Teradata is a popular Relational Database Management System (RDBMS) suitable for large data warehousing applications. It is capable of handling large volumes of data and is highly scalable
It is mainly suitable for building large scale data warehousing applications. Teradata achieves this by the concept of parallelism. It is developed by the company called Teradata.
Teradata Features :
- Unlimited Parallelism − Teradata database system is based on Massively Parallel Processing (MPP) Architecture. MPP architecture divides the workload evenly across the entire system. Teradata system splits the task among its processes and runs them in parallel to ensure that the task is completed quickly.
- Shared Nothing Architecture − Teradata’s architecture is called as Shared Nothing Architecture. Teradata Nodes, its Access Module Processors (AMPs) and the disks associated with AMPs work independently. They are not shared with others.
- Linear Scalability − Teradata systems are highly scalable. They can scale up to 2048 Nodes. For example, you can double the capacity of the system by doubling the number of AMPs.
- Connectivity − Teradata can connect to Channel-attached systems such as Mainframe or Network-attached systems.
- Mature Optimizer − Teradata optimizer is one of the matured optimizer in the market. It has been designed to be parallel since its beginning. It has been refined for each release.
- SQL − Teradata supports industry standard SQL to interact with the data stored in tables. In addition to this, it provides its own extension.
- Robust Utilities − Teradata provides robust utilities to import/export data from/to Teradata system such as FastLoad, MultiLoad, FastExport and TPT.
- Automatic Distribution − Teradata automatically distributes the data evenly to the disks without any manual intervention
Components of Teradata
The key components of Teradata are as follows −
- Node − It is the basic unit in Teradata System. Each individual server in a Teradata system is referred as a Node. A node consists of its own operating system, CPU, memory, own copy of Teradata RDBMS software and disk space. A cabinet consists of one or more Nodes.
- Parsing Engine − Parsing Engine is responsible for receiving queries from the client and preparing an efficient execution plan. The responsibilities of parsing engine are −
- Receive the SQL query from the client
- Parse the SQL query check for syntax errors
- Check if the user has required privilege against the objects used in the SQL query
- Check if the objects used in the SQL actually exists
- Prepare the execution plan to execute the SQL query and pass it to BYNET
- Receives the results from the AMPs and send to the client
- Message Passing Layer − Message Passing Layer called as BYNET, is the networking layer in Teradata system. It allows the communication between PE and AMP and also between the nodes. It receives the execution plan from Parsing Engine and sends to AMP. Similarly, it receives the results from the AMPs and sends to Parsing Engine.

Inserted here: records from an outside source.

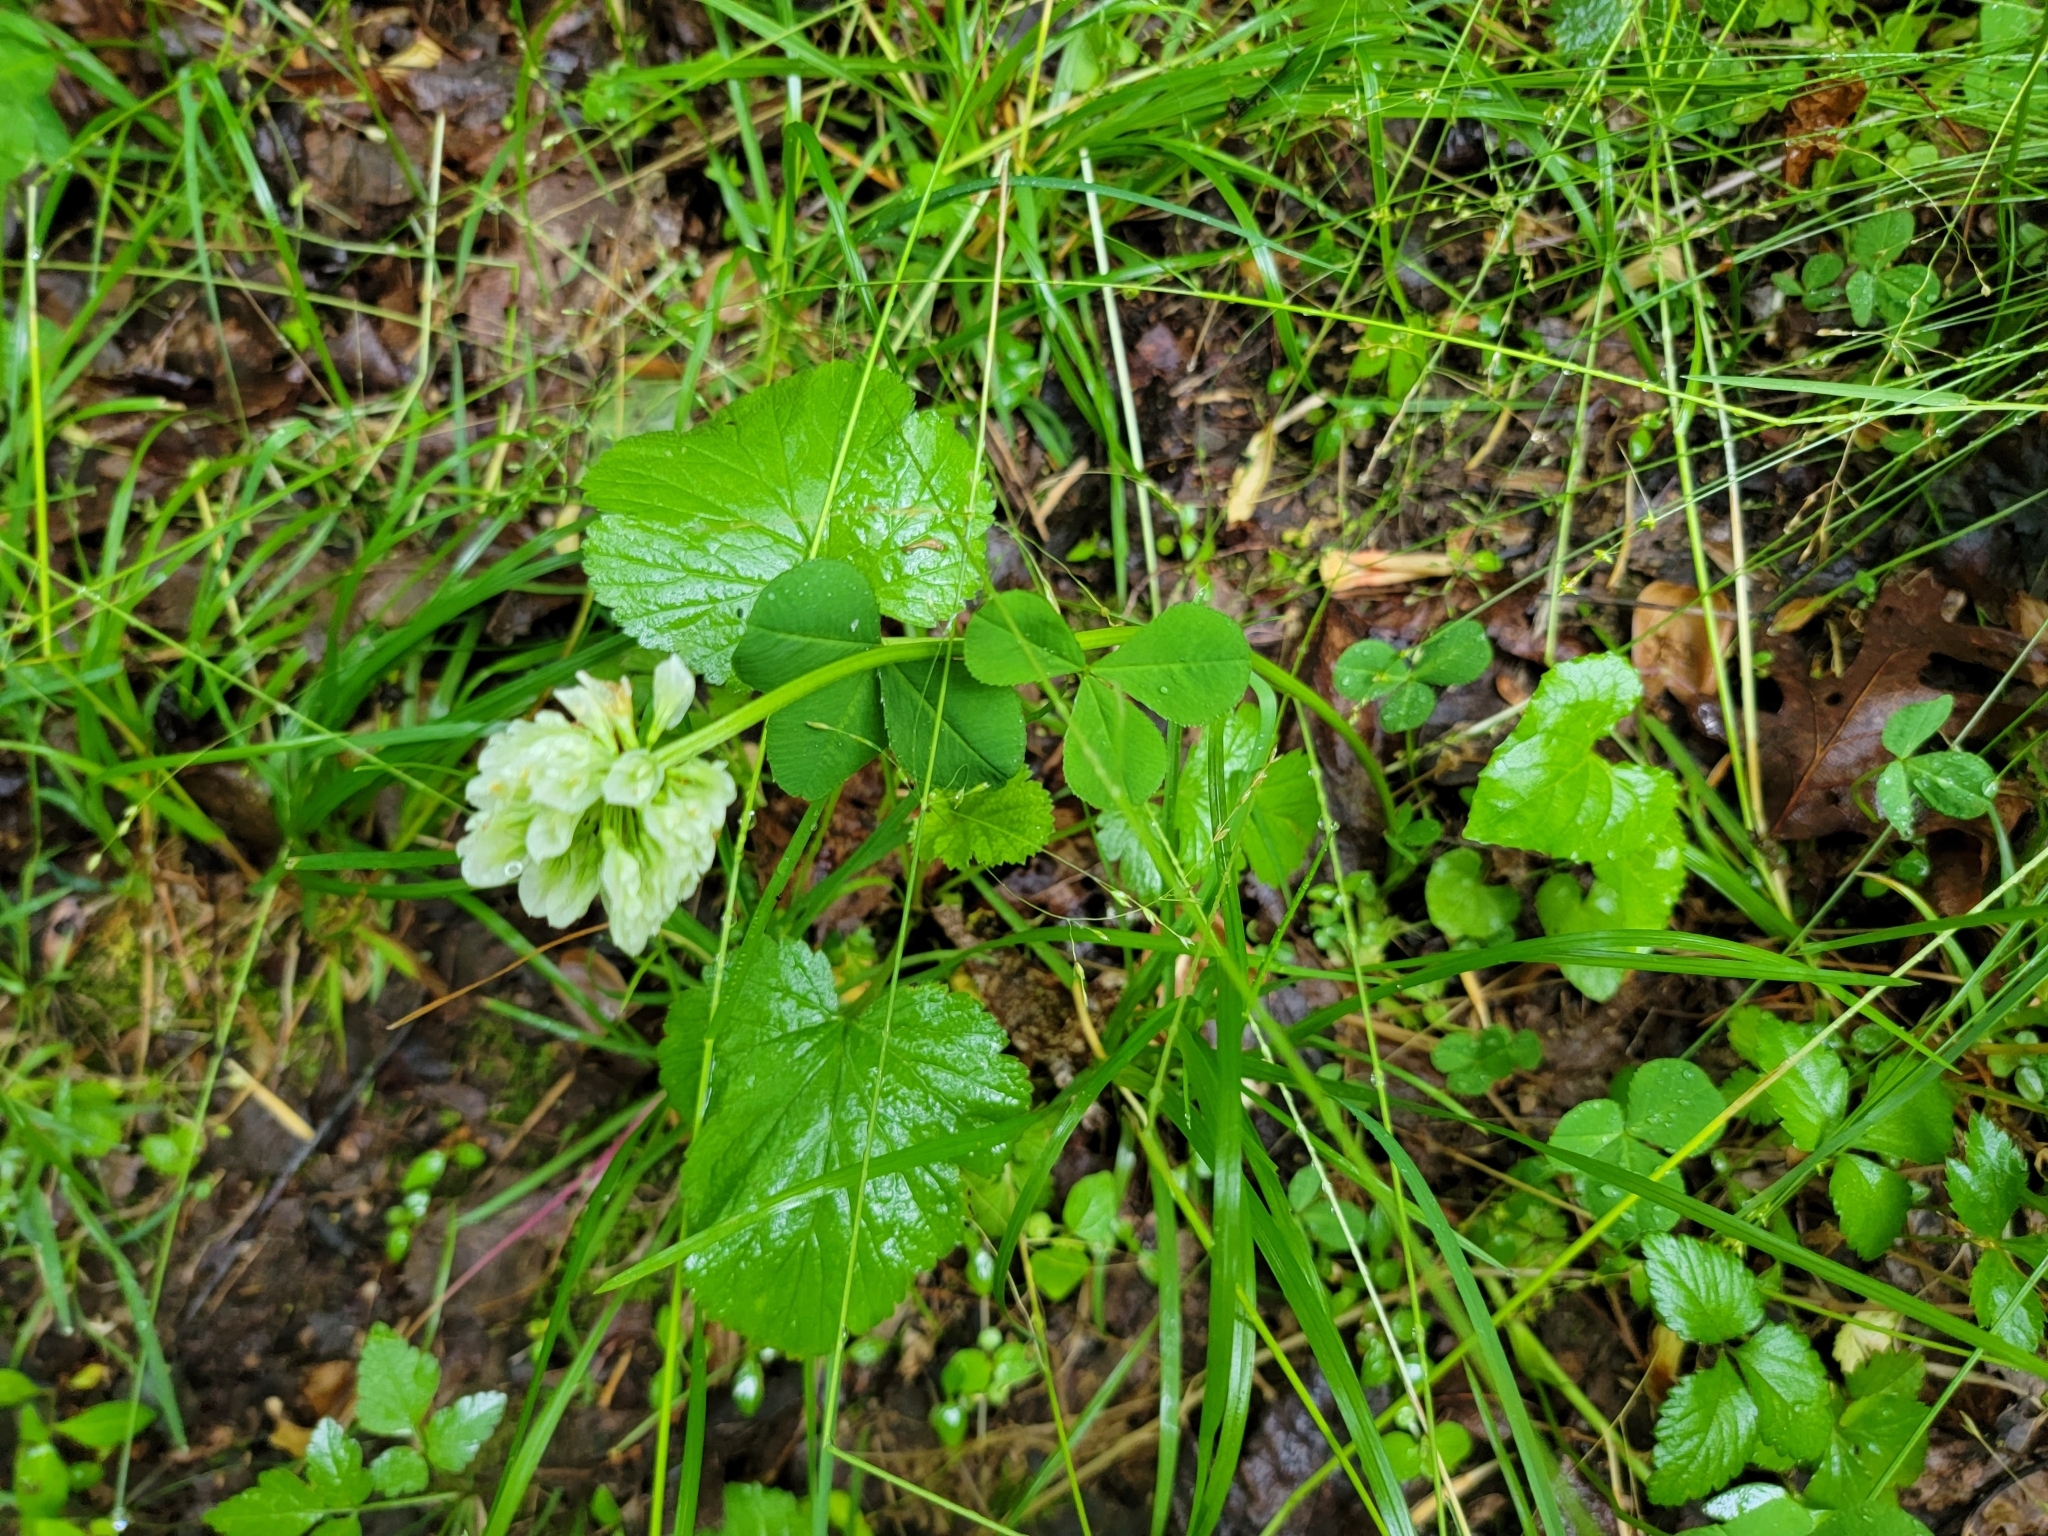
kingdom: Plantae
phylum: Tracheophyta
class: Magnoliopsida
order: Fabales
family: Fabaceae
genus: Trifolium
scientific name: Trifolium stoloniferum
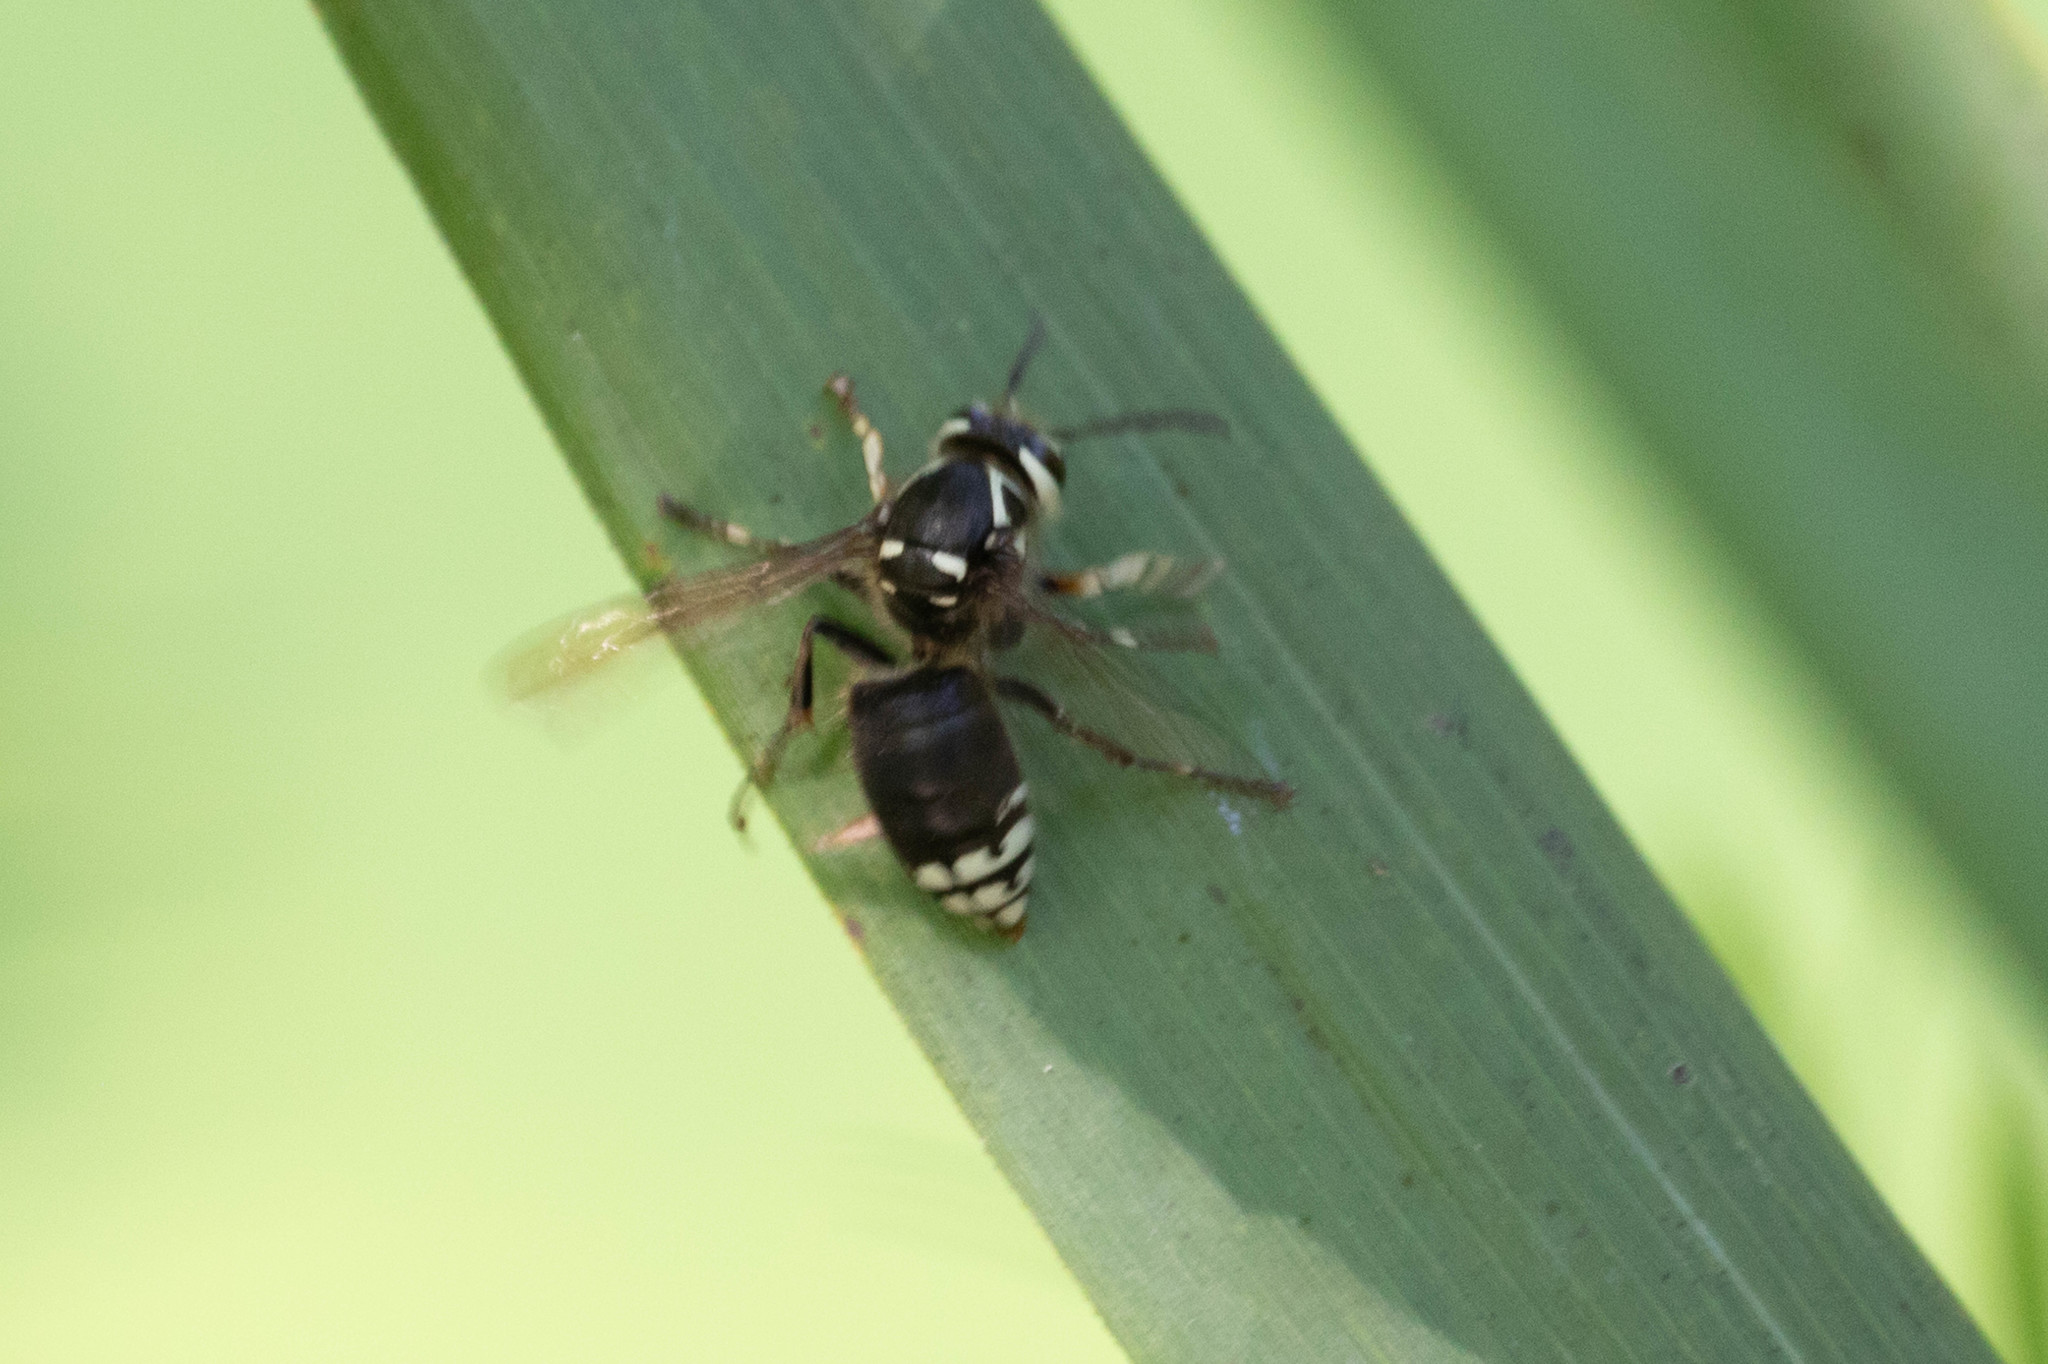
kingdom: Animalia
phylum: Arthropoda
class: Insecta
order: Hymenoptera
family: Vespidae
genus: Dolichovespula
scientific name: Dolichovespula maculata
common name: Bald-faced hornet
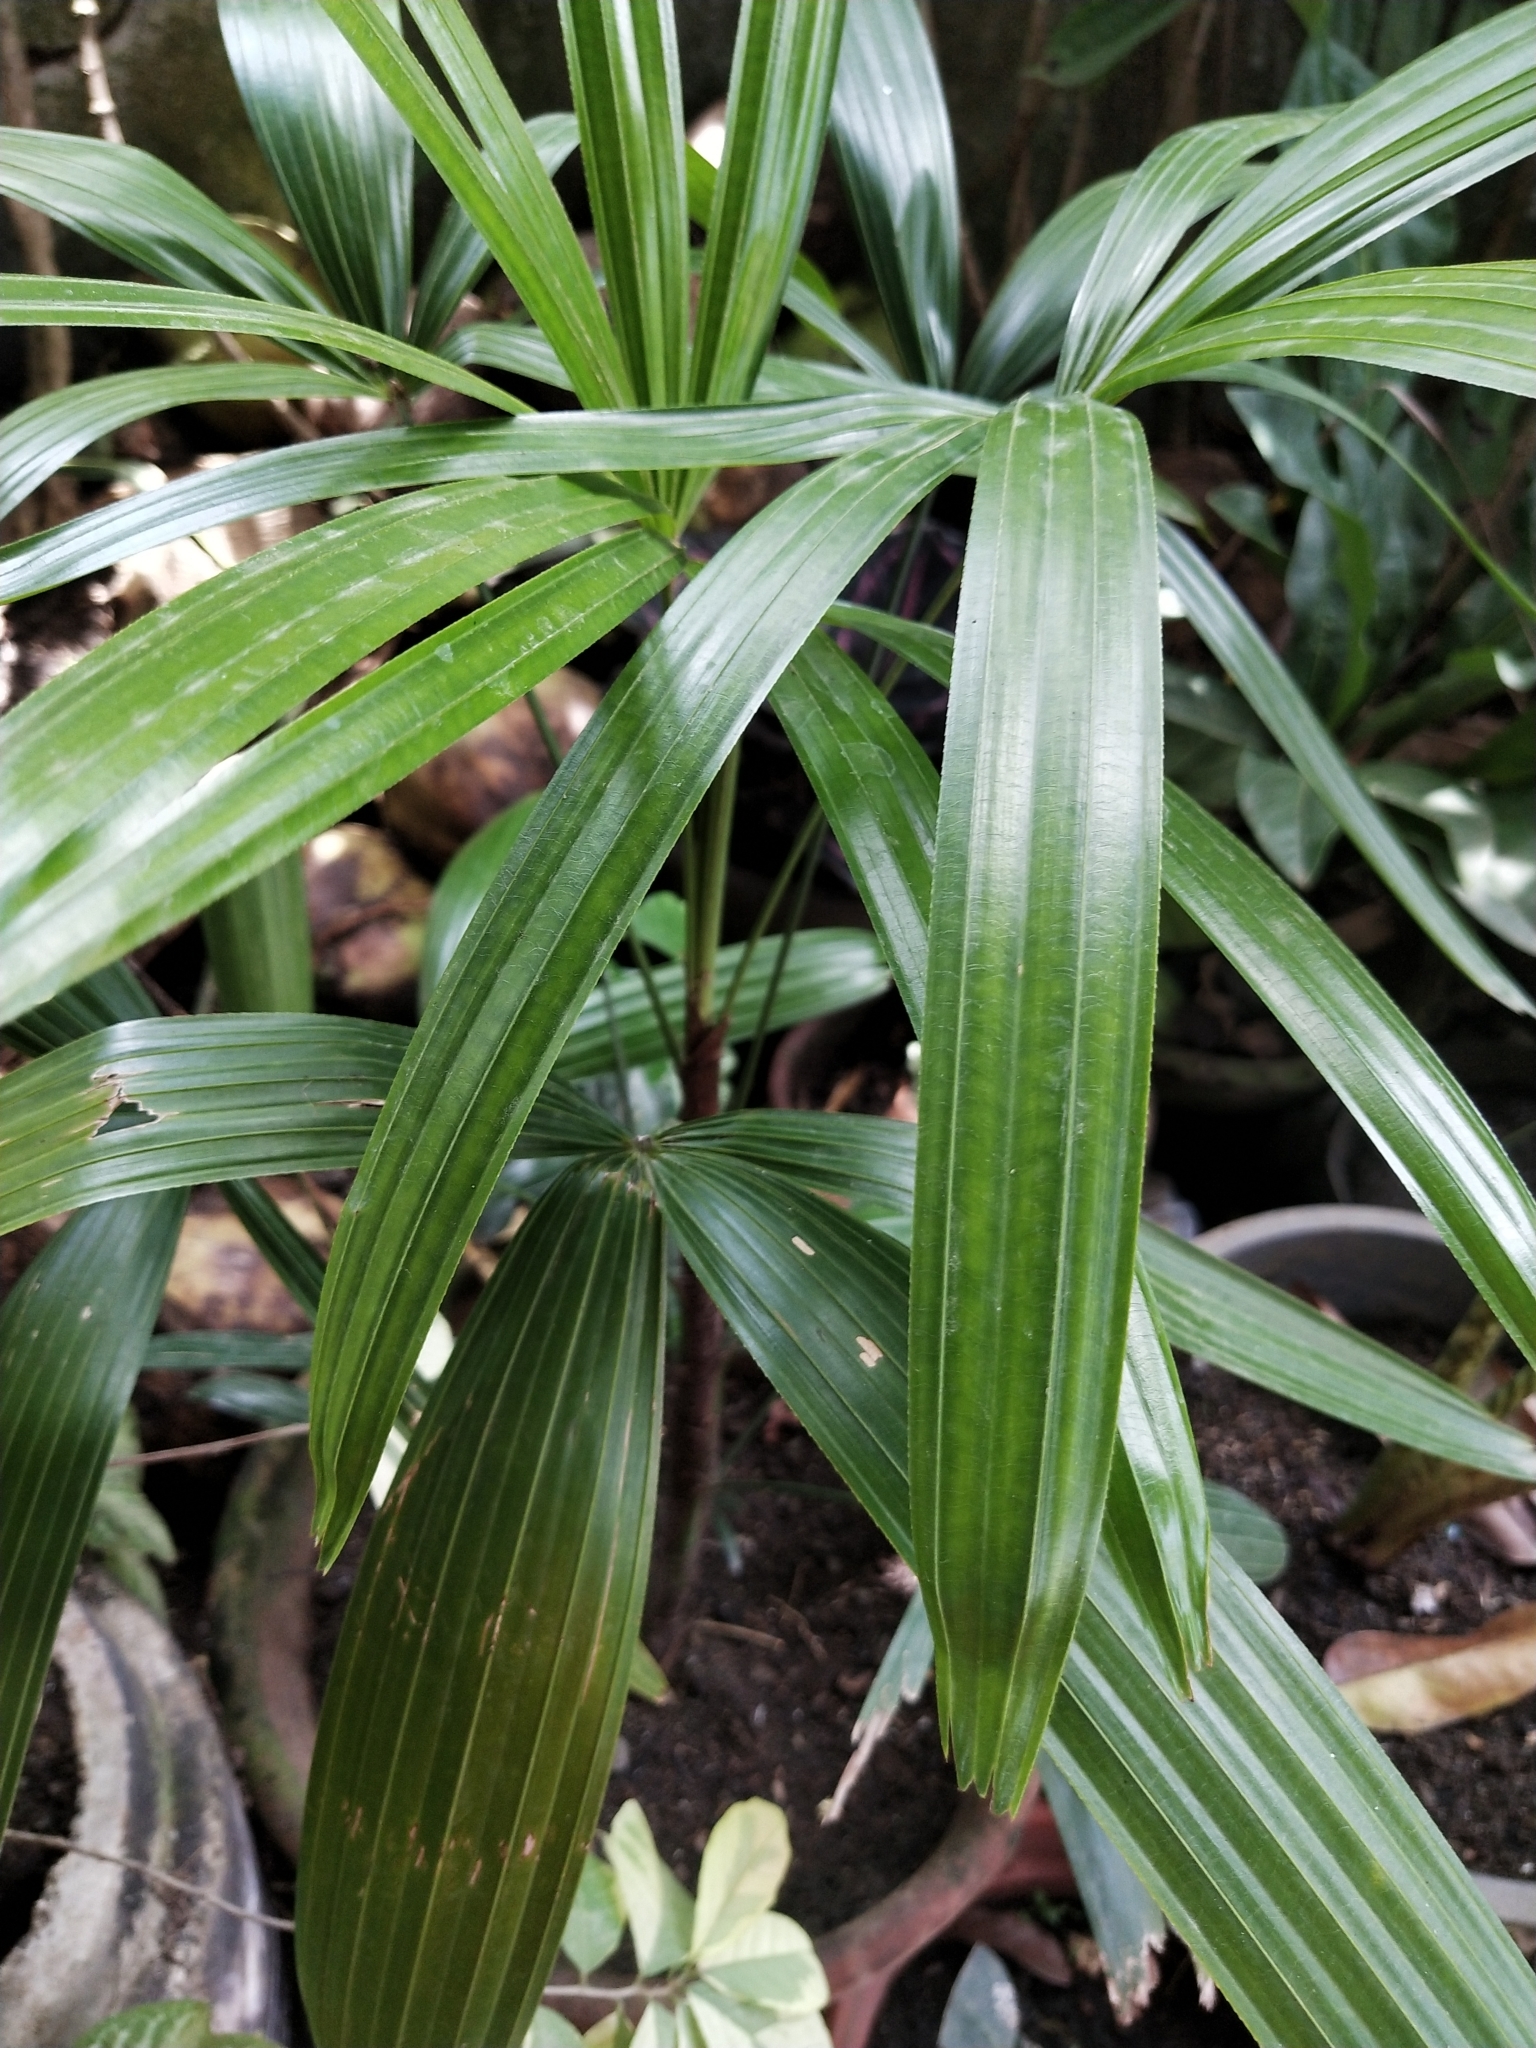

- Access Module Processor (AMP) − AMPs, called as Virtual Processors (vprocs) are the one that actually stores and retrieves the data. AMPs receive the data and execution plan from Parsing Engine, performs any data type conversion, aggregation, filter, sorting and stores the data in the disks associated with them. Records from the tables are evenly distributed among the AMPs in the system. Each AMP is associated with a set of disks on which data is stored. Only that AMP can read/write data from the disks.
When the client runs queries to insert records, Parsing engine sends the records to BYNET. BYNET retrieves the records and sends the row to the target AMP. AMP stores these records on its disks. Following diagram shows the storage architecture of Teradata.
When the client runs queries to retrieve records, the Parsing engine sends a request to BYNET. BYNET sends the retrieval request to appropriate AMPs. Then AMPs search their disks in parallel and identify the required records and sends to BYNET. BYNET then sends the records to Parsing Engine which in turn will send to the client. Following is the retrieval architecture of Teradata.
Primary key is used to uniquely identify a row in a table. No duplicate values are allowed in a primary key column and they cannot accept NULL values. It is a mandatory field in a table.
Foreign keys are used to build a relationship between the tables. A foreign key in a child table is defined as the primary key in the parent table. A table can have more than one foreign key. It can accept duplicate values and also null values. Foreign keys are optional in a table.
Types Teradata supports different types of tables.
- Permanent Table − This is the default table and it contains data inserted by the user and stores the data permanently.
- Volatile Table − The data inserted into a volatile table is retained only during the user session. The table and data is dropped at the end of the session. These tables are mainly used to hold the intermediate data during data transformation.
- Global Temporary Table − The definition of Global Temporary table are persistent but the data in the table is deleted at the end of user session.
- Derived Table − Derived table holds the intermediate results in a query. Their lifetime is within the query in which they are created, used and dropped.
Set Versus Multiset
Teradata classifies the tables as SET or MULTISET tables based on how the duplicate records are handled. A table defined as SET table doesn’t store the duplicate records, whereas the MULTISET table can store duplicate records.